EXTRACT:
The kernel ring buffer contains kernel messages produced by printk and related paths. dmesg reads those messages. journald usually imports kernel messages too, but dmesg remains useful during early boot, driver, storage, OOM, networking, and panic investigation.

Commands:

dmesg -T
dmesg --level=err,warn
journalctl -k -b --no-pager
journalctl -k --since '10 minutes ago' --output=short-monotonic

Use kernel messages for:

  • OOM kills and memory reclaim warnings
  • filesystem and block device errors
  • NIC link changes, driver resets, firmware messages
  • kernel warnings, stack traces, lockups, RCU stalls
  • audit or LSM denials when forwarded
  • BPF verifier or loader failures in some paths

Production guidance: the ring buffer is finite. It can overwrite earlier evidence under log storms. Capture relevant output early. Do not reboot before preserving kernel evidence unless reboot is the declared mitigation and evidence loss is accepted.

(Saved data entries)

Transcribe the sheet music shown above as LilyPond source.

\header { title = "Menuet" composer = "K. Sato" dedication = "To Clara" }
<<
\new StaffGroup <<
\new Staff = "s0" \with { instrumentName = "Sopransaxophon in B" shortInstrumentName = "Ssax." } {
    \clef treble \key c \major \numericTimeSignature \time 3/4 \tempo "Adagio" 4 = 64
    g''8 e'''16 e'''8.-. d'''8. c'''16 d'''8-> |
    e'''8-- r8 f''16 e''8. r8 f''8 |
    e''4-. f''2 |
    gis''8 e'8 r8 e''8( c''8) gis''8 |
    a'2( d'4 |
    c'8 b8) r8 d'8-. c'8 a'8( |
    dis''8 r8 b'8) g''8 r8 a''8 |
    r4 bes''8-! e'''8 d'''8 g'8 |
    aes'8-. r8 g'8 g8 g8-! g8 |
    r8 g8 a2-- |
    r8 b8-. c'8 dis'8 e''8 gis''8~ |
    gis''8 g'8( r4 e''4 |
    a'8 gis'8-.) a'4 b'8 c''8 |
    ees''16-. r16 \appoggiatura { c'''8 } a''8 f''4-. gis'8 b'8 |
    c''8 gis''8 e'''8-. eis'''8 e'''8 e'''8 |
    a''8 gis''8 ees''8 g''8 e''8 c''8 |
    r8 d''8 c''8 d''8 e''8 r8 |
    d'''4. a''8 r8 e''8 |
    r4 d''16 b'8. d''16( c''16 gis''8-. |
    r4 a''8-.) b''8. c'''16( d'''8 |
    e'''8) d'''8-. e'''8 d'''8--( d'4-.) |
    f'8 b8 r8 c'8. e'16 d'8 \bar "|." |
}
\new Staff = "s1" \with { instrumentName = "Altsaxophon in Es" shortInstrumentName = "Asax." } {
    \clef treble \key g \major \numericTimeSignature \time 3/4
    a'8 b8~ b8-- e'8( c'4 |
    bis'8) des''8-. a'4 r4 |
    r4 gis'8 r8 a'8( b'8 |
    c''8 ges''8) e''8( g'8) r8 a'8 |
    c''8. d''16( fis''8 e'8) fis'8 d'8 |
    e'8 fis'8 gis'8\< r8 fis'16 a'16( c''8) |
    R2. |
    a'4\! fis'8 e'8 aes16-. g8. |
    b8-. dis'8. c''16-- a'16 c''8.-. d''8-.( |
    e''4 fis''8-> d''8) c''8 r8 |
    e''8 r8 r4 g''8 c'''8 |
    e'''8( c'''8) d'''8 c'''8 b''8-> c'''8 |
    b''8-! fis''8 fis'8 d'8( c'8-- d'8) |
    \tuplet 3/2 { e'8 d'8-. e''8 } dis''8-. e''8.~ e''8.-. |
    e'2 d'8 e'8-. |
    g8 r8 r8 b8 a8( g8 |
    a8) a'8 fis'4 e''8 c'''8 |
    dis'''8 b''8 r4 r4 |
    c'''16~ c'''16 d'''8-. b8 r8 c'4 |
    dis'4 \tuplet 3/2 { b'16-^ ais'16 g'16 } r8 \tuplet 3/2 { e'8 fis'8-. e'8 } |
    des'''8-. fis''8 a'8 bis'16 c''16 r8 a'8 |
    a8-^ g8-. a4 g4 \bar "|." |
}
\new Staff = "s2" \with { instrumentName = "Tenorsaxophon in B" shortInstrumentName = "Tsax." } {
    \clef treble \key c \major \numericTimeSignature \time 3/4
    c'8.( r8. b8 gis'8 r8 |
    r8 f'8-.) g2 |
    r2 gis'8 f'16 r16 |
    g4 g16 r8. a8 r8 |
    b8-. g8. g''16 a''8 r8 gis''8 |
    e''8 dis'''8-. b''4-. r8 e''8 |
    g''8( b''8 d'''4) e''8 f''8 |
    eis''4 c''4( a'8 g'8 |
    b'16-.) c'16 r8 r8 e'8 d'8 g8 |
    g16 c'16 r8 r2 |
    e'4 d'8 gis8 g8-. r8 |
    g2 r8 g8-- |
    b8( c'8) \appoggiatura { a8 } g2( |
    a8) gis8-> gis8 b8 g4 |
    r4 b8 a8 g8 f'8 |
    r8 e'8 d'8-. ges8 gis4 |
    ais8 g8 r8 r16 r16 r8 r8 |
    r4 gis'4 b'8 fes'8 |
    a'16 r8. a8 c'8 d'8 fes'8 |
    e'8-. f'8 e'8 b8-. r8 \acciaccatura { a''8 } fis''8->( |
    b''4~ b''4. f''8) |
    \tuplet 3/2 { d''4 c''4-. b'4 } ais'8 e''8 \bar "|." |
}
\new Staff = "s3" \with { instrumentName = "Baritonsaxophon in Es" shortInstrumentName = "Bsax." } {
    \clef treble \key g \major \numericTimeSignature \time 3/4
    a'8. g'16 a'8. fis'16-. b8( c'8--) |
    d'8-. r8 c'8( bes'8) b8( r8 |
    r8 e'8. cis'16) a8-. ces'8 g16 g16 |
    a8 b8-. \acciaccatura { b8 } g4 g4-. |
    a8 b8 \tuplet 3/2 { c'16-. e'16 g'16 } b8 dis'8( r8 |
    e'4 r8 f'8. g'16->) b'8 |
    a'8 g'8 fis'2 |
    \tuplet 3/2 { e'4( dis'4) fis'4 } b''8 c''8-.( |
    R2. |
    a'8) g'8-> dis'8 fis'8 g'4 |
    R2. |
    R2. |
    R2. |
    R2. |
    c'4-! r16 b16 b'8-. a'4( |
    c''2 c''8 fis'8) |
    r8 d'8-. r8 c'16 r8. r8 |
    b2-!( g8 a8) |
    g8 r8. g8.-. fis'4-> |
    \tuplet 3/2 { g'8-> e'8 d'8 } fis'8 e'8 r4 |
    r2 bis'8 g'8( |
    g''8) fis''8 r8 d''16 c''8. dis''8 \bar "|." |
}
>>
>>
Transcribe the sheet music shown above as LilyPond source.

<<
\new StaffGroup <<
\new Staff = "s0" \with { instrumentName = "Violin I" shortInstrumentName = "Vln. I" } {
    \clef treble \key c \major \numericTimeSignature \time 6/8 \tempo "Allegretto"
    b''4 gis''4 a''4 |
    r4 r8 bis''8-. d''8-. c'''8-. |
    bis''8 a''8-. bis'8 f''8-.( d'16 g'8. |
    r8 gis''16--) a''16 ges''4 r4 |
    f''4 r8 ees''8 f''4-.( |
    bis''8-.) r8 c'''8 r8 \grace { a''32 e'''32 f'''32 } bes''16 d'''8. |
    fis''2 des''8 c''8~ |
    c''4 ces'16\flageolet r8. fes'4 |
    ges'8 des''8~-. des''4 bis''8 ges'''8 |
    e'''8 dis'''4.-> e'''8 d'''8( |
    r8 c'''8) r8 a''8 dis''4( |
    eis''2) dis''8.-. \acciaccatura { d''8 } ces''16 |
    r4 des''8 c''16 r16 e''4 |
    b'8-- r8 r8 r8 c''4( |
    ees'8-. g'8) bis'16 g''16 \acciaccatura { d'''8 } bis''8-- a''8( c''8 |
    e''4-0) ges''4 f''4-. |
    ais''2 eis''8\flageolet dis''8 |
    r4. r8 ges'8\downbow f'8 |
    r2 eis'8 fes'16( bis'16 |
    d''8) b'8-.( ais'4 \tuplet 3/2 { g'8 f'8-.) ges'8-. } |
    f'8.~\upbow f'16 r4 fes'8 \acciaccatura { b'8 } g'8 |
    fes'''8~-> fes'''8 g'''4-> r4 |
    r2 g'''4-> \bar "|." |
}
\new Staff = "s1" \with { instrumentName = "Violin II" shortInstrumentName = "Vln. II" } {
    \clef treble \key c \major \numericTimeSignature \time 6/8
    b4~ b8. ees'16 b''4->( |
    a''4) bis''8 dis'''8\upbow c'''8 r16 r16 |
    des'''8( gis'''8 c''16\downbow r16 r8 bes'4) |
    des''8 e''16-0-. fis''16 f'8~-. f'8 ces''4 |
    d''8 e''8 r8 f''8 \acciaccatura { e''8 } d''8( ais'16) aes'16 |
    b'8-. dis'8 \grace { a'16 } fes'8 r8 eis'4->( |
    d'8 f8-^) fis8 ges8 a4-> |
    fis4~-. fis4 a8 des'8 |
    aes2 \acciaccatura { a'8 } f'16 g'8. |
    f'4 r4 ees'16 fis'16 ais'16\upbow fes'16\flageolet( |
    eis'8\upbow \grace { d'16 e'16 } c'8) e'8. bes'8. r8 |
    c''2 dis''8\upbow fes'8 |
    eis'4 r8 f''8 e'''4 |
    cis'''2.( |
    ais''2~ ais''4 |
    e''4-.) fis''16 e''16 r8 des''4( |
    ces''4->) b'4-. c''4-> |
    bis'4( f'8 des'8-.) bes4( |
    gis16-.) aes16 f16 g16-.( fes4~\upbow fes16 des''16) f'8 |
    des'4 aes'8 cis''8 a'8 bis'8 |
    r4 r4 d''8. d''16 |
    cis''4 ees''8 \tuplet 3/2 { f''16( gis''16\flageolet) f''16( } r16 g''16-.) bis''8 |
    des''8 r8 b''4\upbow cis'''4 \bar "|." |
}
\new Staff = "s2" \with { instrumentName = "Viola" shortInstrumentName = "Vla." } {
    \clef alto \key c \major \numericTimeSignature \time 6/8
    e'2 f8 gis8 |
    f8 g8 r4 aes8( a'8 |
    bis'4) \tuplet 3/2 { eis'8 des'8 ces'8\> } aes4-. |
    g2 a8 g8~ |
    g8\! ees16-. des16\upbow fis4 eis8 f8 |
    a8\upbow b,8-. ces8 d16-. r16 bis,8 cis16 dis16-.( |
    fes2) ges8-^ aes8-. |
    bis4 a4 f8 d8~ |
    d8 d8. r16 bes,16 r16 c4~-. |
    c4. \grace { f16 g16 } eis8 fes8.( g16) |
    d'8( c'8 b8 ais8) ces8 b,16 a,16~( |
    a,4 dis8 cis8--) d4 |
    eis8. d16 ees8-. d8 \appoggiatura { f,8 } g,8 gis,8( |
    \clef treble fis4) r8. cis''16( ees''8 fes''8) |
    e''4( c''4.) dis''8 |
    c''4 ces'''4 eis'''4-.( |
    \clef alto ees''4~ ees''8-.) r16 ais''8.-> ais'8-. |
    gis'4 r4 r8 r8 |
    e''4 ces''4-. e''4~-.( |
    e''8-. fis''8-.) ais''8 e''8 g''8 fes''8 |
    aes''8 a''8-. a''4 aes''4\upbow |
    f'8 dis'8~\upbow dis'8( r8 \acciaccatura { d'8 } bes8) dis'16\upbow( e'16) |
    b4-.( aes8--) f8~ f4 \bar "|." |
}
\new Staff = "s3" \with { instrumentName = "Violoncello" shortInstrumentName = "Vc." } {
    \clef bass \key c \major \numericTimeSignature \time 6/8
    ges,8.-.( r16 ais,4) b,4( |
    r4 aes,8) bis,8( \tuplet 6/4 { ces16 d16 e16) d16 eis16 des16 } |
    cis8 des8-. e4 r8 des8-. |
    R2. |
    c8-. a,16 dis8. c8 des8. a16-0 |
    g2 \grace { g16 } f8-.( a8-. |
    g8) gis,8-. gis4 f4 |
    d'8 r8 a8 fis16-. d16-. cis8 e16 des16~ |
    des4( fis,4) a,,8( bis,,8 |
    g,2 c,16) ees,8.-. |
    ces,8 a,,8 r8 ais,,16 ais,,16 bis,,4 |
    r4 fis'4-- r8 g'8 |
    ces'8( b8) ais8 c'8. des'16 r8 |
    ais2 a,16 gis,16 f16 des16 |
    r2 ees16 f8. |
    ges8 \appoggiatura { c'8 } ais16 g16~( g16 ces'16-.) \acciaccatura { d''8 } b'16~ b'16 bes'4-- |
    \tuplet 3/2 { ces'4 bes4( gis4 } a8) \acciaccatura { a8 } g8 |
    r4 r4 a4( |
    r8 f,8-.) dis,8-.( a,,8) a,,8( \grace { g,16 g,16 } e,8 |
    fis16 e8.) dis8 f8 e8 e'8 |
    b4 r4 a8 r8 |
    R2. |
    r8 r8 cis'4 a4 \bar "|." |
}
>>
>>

STUDY QUESTIONS:
1. List every command shown in the kernel ring buffer text.
2. Write the next part of the kernel ring buffer text, picking up after its last sentence.

ANSWERS TO THE EXERCISES:
1.
dmesg -T
dmesg --level=err,warn
journalctl -k -b --no-pager
journalctl -k --since '10 minutes ago' --output=short-monotonic

2.
Metrics

Metrics turn observations into time series. They are strongest when they express RED and USE models:

  • RED for request paths: rate, errors, duration
  • USE for resources: utilization, saturation, errors

Linux resource symptoms often become clear only when counters are paired:

ResourceUtilization signalSaturation signalError signal
CPUper-CPU busy, process CPU, steal timerun queue length, scheduler latency, throttlingsoft lockups, watchdog, failed realtime deadlines
Memoryused memory, RSS, page cachereclaim, swap in/out, PSI memory stallOOM kill, allocation failure
Diskdevice busy, read/write throughputawait, queue depth, IO PSIIO errors, filesystem remount read-only
Networkthroughput, packets per secondretransmits, drops, queue backlogconnection resets, route errors, DNS failures

Useful baseline commands:

uptime
top -H
htop
ps -eo pid,ppid,stat,comm,%cpu,%mem,rss,vsz,wchan:32 --sort=-%cpu | head
pidstat -durh 1
vmstat 1
iostat -xz 1
sar -u -r -b -n DEV,TCP,ETCP 1
ss -s

In production, do not treat one-minute host averages as the whole story. A Kubernetes pod can be throttled while host CPU looks moderate. A single disk can be saturated while aggregate storage dashboards look healthy. A single IRQ-heavy CPU can be overloaded while total CPU is below 50 percent.

Pressure Stall Information

Pressure Stall Information, or PSI, measures time lost because tasks are waiting for CPU, memory, or IO resources. It is useful because it captures productivity loss, not only utilization. A host can show moderate CPU use while tasks still experience CPU pressure due to run queue contention or cgroup limits.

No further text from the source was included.